Speaking of sporting results, the company’s Q4 betting revenue experienced a 22% year-on-year decline due to tough comparisons with 2024. This decline, however, was offset by a 9% YOY increase in gaming revenue. According to evoke, all of its divisions experienced favorable gaming growth, with 888casino returning to growth in the UK.
The company elaborated that its retail business experienced growth of 10% YOY, while the international segment increased by 14% YOY.
Evoke added that, based on these results, it expects FY 2025 revenue to reach approximately GBP 1.8 billion ($2.5 billion). This figure would mark an increase of 2% YOY, highlighting evoke’s focus on increasing its profitability and cutting costs.
In the meantime, evoke said that it expects adjusted EBITDA in the range of GBP 355-360 million ($489-496 million) for the year, which would imply an increase of 14-15%, aligning with earlier forecasts and goals.
Evoke Was Disappointed with the New UK Budget
In its official release, evoke added that its board continues the review of the company’s strategic options and evaluation of shareholder-maximizing alternatives. One of these options could include a potential sale of the group or some of its assets to a third party.
Evoke said that it will release the results of the review at a later date, followed by the company’s official FY 2025 report.

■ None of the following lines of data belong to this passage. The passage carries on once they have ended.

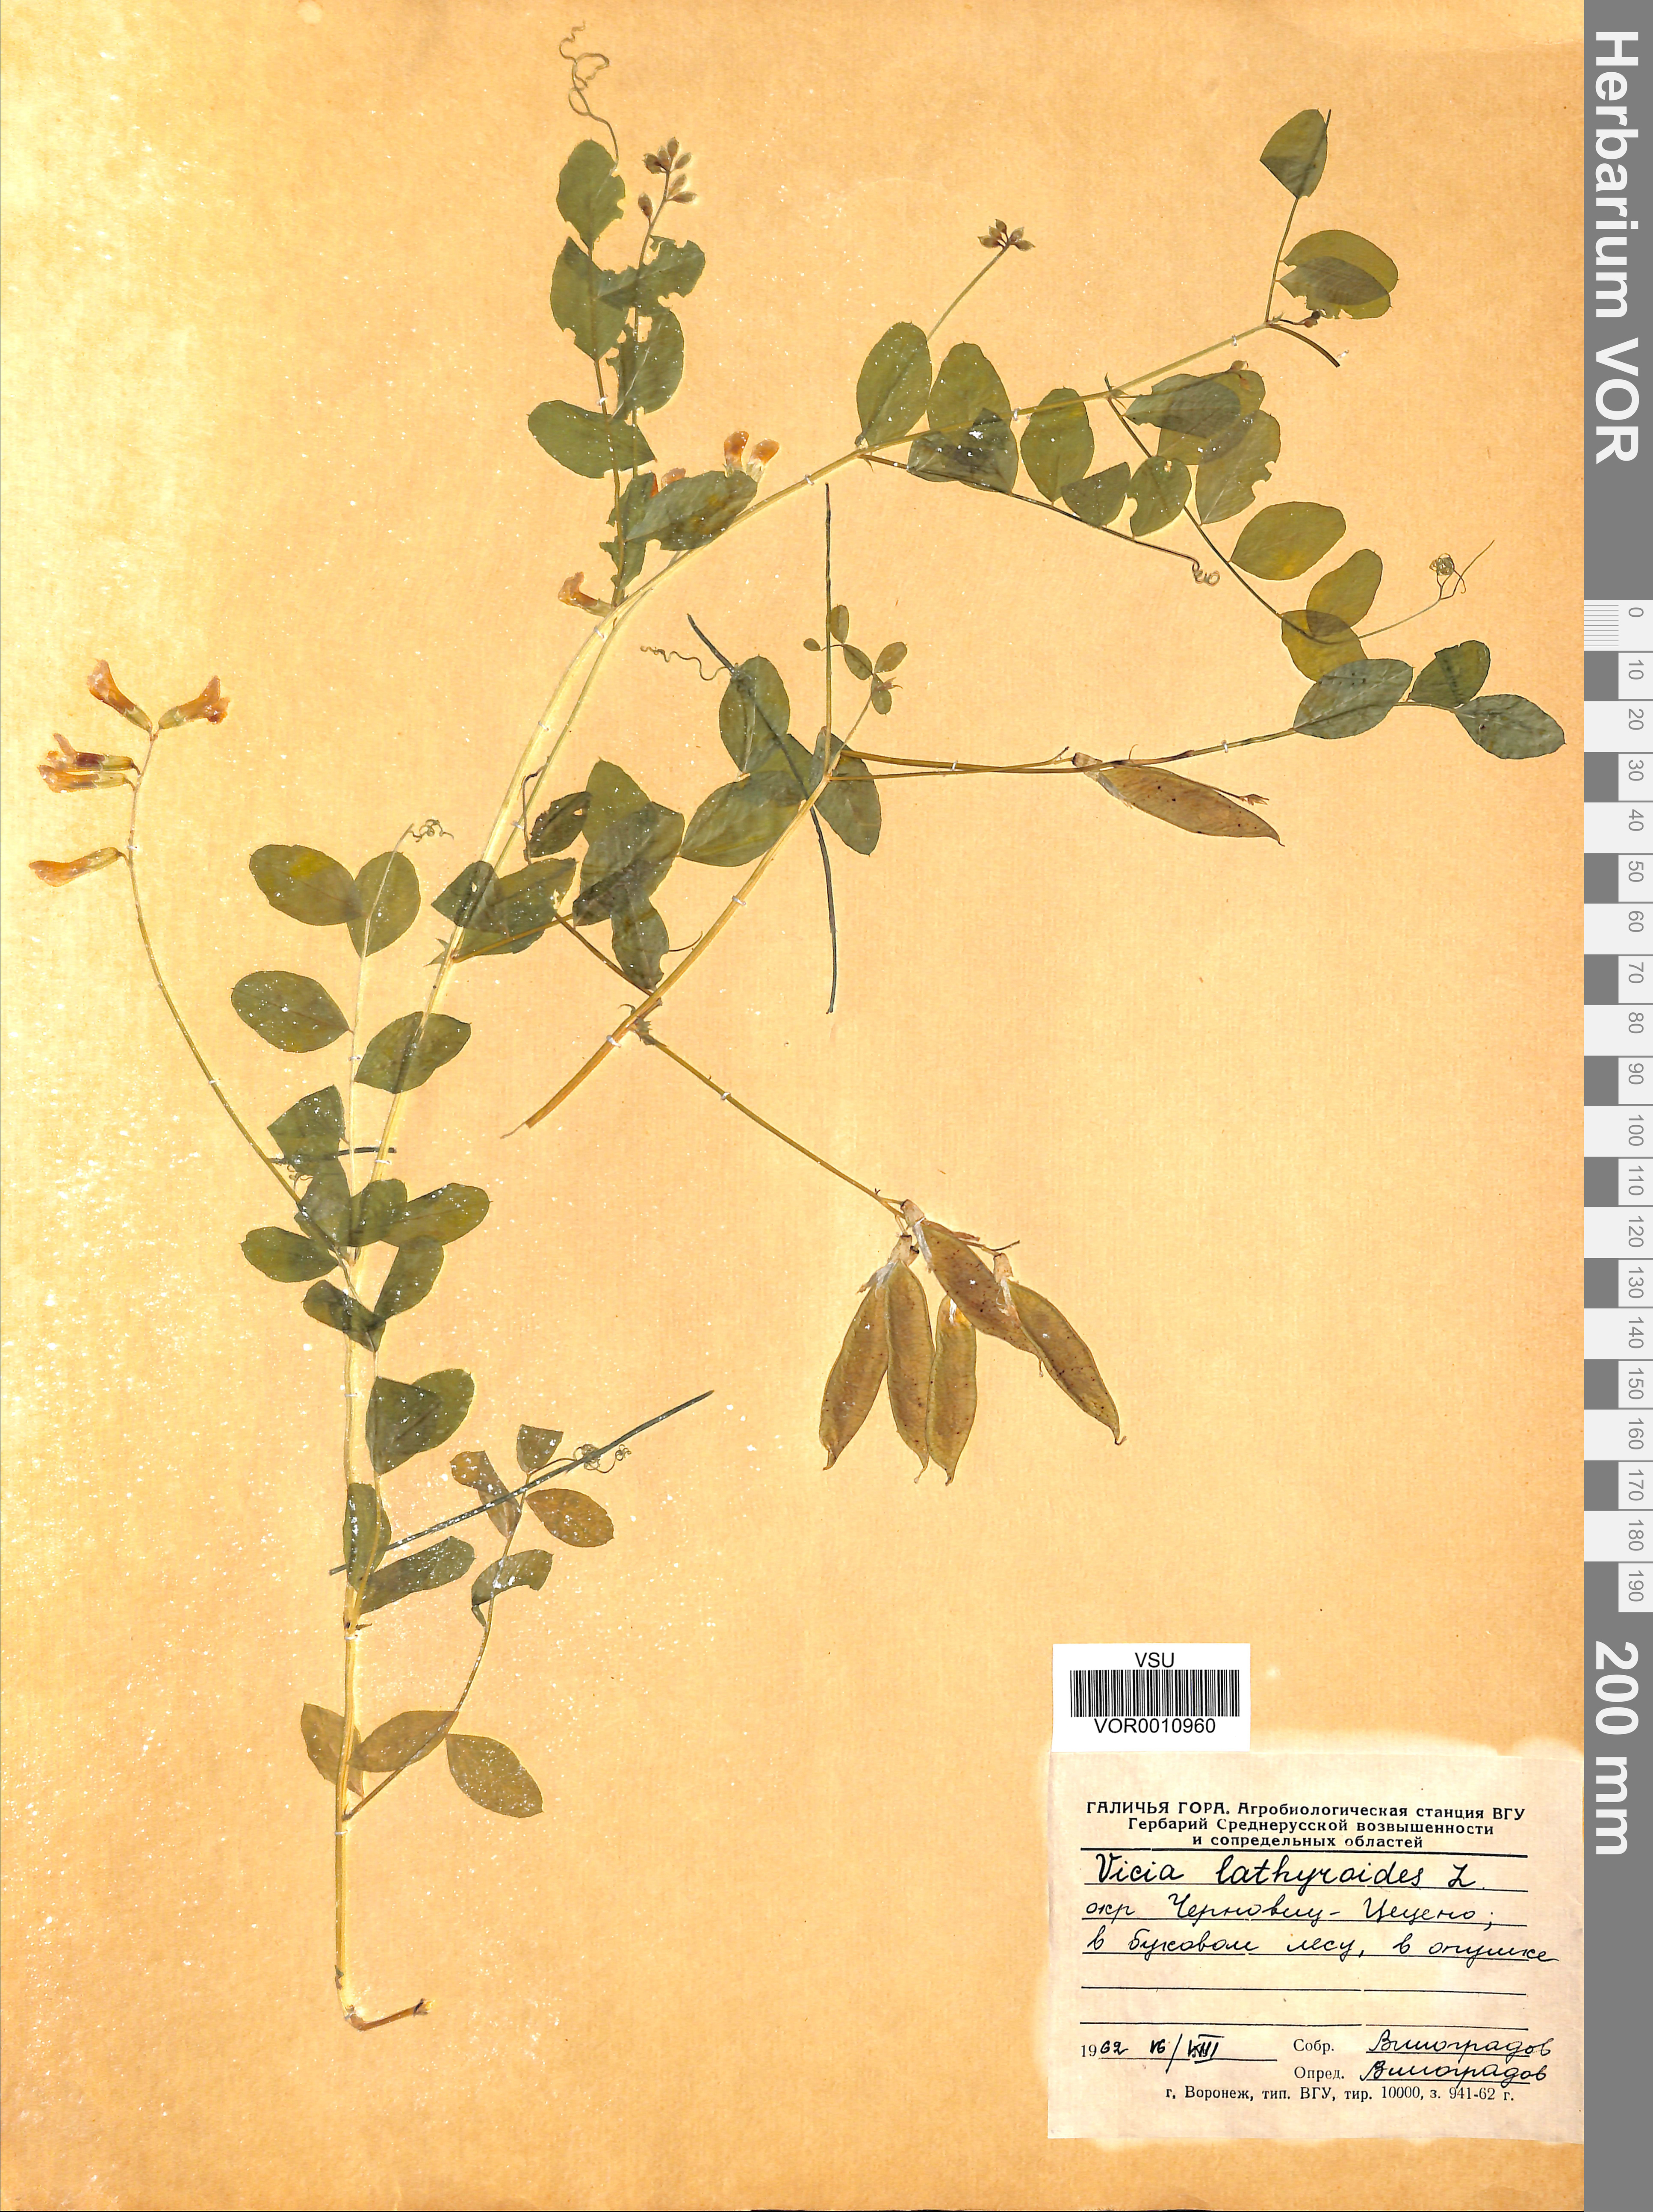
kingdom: Plantae
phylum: Tracheophyta
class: Magnoliopsida
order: Fabales
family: Fabaceae
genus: Vicia
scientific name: Vicia lathyroides
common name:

In any case, Per Widerström, the company’s chief executive officer, was pleased with the Q4 progress and evoke’s success in pursuing its strategic initiatives. He said that the company’s focus on its core markets continued to deliver strong results and said that Italy and Denmark delivered record quarterly revenues in Q4. Widerström was similarly pleased with the strong start to 2026.
However, Widerström and his team were let down by the recent UK Budget, which “dealt a significant blow” to the British gaming industry and, according to evoke’s leadership, is likely to spur further black-market growth.
As a result, evoke is now focused on mitigating the negative impact of the new budget. Widerström said: “We have moved quickly and decisively to execute on our mitigation plans, including the closure of retail stores that are no longer sustainable as well as broader cost savings, and we will update shareholders on our progress and updated strategic plan in due course.”